A new Swiss Cottage school forced to go a term without a permanent home will have to wait until the new year to move into its new building.

The UCL Academy was due to open in Adelaide Road for the start of the academic year this September.

But after a series of delays from construction company BAM the school has been forced into temporary accommodation for the past four months and is now set to move into the new building on January 14.

Principal Geraldine Davies said: “I feel more confident that the deadline we have been given is a deadline that will be met. We are pretty confident that we will be teaching in the new building in January.”

The new deadline follows a period of increased scrutiny on the BAM development from Camden Council after the contractor failed to meet the last deadline for completion on October 26.

BAM were forced to delay the building’s original opening date when a sub-contractor, electrical company Airedale Electrical, went into administration in July.

Cllr Angela Mason, Camden Council’s cabinet member for children, said she was “deeply disappointed” by the delays.

She added: “BAM is responsible for delivering the project and the council is doing everything in its power to push for the completion of the project in time for students to start the new term in their fantastic new premises on January 14.”

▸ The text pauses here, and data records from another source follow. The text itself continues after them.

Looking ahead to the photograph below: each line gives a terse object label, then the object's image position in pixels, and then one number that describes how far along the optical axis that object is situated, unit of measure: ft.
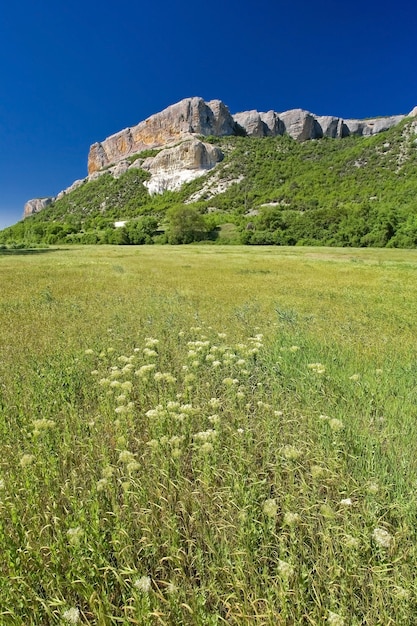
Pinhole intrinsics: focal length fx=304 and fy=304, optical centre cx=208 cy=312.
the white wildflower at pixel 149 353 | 14.92
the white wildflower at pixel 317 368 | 13.71
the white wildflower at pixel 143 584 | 5.24
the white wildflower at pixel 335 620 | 5.21
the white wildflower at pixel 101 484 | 7.93
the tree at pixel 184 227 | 277.44
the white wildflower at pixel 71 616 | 5.26
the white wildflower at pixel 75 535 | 6.35
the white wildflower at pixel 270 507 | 6.81
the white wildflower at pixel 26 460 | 8.47
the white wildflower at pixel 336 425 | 9.70
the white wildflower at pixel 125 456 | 8.58
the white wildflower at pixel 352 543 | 6.03
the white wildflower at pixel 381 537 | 6.14
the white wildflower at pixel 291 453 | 8.26
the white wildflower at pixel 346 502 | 7.41
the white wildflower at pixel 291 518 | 6.43
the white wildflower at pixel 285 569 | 5.51
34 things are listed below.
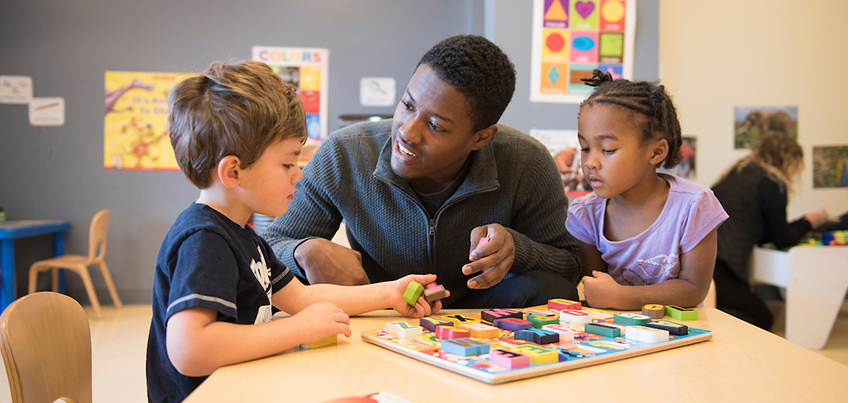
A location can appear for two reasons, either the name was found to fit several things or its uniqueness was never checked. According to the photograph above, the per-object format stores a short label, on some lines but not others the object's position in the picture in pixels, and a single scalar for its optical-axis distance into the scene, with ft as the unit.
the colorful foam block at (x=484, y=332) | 2.37
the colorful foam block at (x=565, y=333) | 2.35
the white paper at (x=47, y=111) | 12.39
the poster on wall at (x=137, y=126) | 12.51
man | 3.81
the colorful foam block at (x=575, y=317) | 2.69
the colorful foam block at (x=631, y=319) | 2.63
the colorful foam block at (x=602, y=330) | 2.42
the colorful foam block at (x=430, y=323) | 2.52
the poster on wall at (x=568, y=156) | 9.24
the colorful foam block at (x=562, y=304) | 3.03
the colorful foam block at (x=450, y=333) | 2.32
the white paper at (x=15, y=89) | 12.31
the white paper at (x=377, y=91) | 12.66
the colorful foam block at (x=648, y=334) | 2.37
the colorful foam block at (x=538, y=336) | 2.26
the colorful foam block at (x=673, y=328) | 2.50
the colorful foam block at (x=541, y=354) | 2.00
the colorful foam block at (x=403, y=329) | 2.39
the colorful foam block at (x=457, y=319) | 2.66
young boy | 2.13
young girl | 3.56
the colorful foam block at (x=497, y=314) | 2.71
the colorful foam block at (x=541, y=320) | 2.62
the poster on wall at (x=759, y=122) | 11.17
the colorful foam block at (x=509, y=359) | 1.93
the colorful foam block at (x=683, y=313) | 2.98
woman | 8.70
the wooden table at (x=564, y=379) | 1.82
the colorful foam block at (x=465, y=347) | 2.06
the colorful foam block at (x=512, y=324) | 2.49
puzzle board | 1.92
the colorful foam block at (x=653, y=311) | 2.97
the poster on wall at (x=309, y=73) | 12.59
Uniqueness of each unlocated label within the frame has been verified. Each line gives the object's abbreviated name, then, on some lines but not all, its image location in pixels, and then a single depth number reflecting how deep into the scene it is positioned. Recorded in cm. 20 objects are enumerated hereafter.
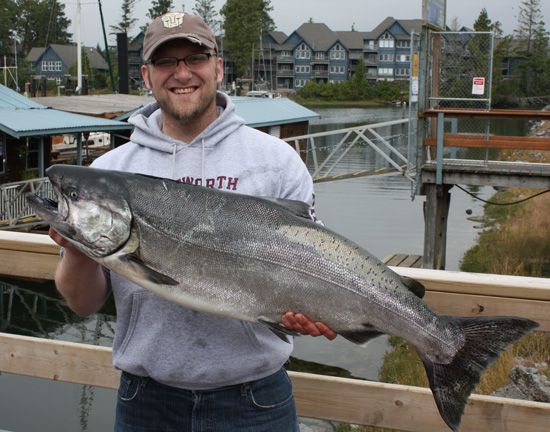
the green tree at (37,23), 11031
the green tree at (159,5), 10681
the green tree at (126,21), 10131
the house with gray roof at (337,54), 11644
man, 259
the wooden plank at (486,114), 1196
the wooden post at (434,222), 1420
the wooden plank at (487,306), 291
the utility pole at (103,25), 4425
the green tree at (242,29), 10450
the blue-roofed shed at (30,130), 2106
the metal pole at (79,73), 4138
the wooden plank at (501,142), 1269
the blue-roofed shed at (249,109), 2675
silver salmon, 241
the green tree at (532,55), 8344
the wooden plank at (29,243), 350
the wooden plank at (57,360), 339
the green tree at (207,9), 10738
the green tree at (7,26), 10462
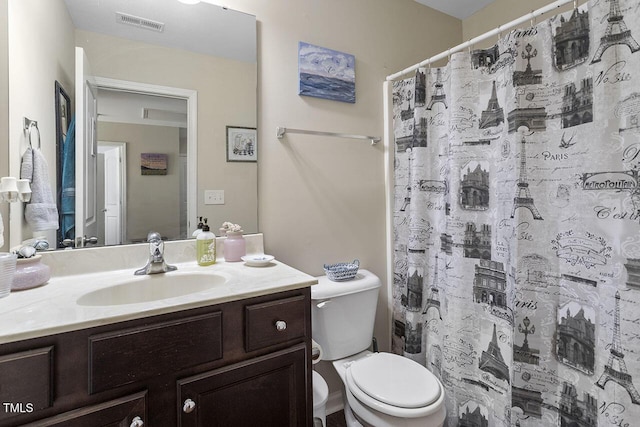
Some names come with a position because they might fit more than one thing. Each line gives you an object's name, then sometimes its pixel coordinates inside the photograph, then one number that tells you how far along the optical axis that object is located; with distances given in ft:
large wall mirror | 3.71
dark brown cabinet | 2.29
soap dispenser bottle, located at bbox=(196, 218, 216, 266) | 4.30
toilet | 3.87
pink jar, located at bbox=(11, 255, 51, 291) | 3.16
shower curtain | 3.51
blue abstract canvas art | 5.38
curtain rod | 3.95
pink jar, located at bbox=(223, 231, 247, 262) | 4.50
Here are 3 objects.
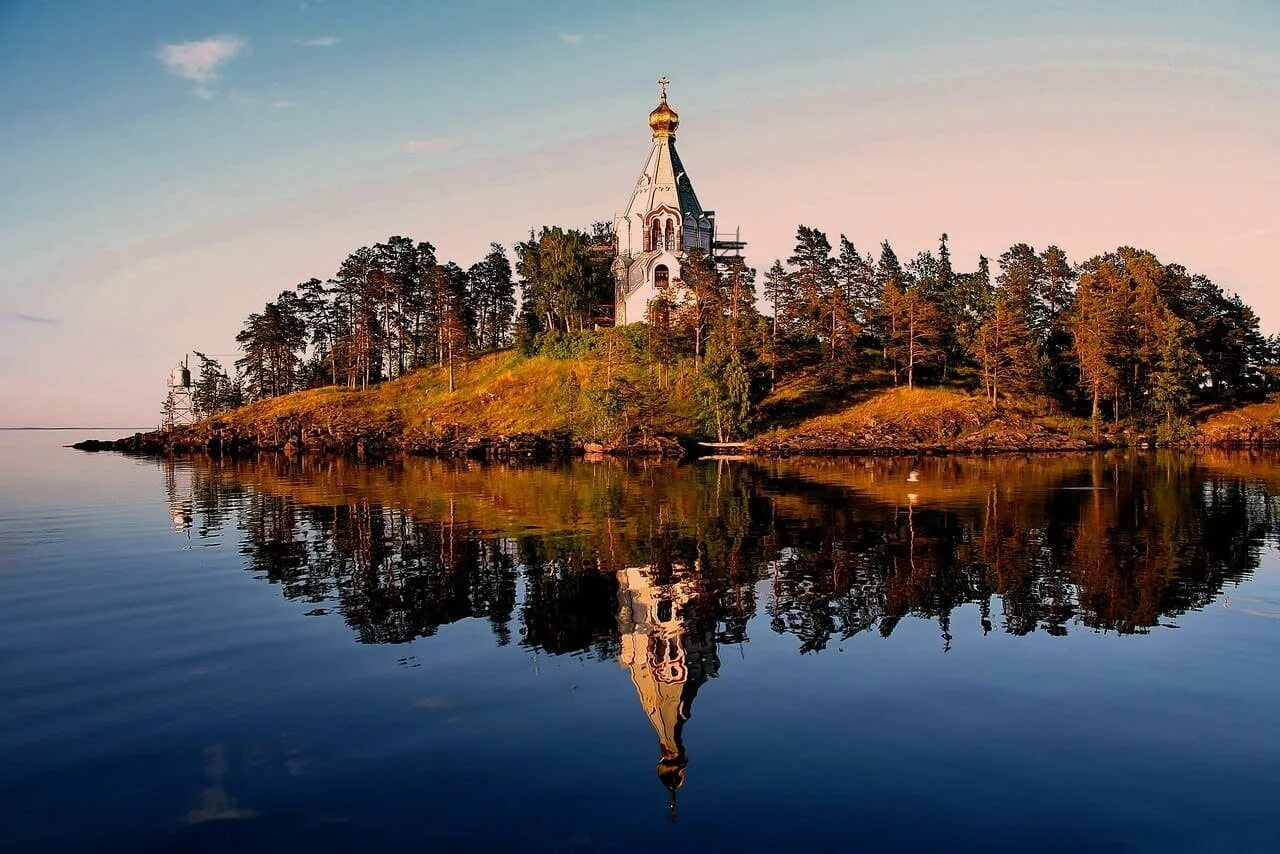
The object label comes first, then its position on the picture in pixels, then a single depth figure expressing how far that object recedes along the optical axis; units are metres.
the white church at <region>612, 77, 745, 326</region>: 112.38
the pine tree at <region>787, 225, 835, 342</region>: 101.38
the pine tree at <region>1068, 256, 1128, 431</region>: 93.12
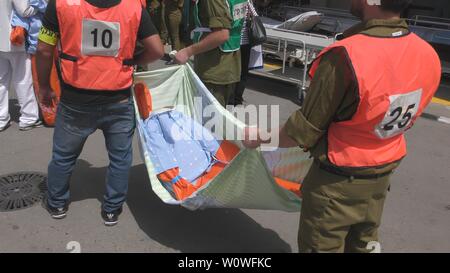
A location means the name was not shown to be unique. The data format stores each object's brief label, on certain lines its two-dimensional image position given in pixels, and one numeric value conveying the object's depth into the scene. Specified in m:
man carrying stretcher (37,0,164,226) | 2.72
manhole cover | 3.55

Since September, the school’s pupils have been split between temporary sites, funded by BAM, in Brondesbury Park and at Birkbeck, University of London in Bloomsbury.

The school, sponsored by University College London (UCL), has 180 year seven pupils, based at Brondesbury Park, and 120 year 12 pupils who spend three days-a-week on the Birkbeck site.

Pupils began their Christmas holiday on Tuesday and Ms Davies believes that they will not be returning to their temporary classrooms in January.

“All the boxes have gone, there’s nothing on anybody’s shelves and we are just ready to be in that new building,” she said.

“The staff have done a great job and the pupils are wonderfully behaved.”

A BAM spokesman said: “We couldn’t be more distressed about [the delay] ourselves but the guys on-site have worked ferociously hard to hand the building over.

“The school will get state-of-the-art facilities that will change people’s lives.”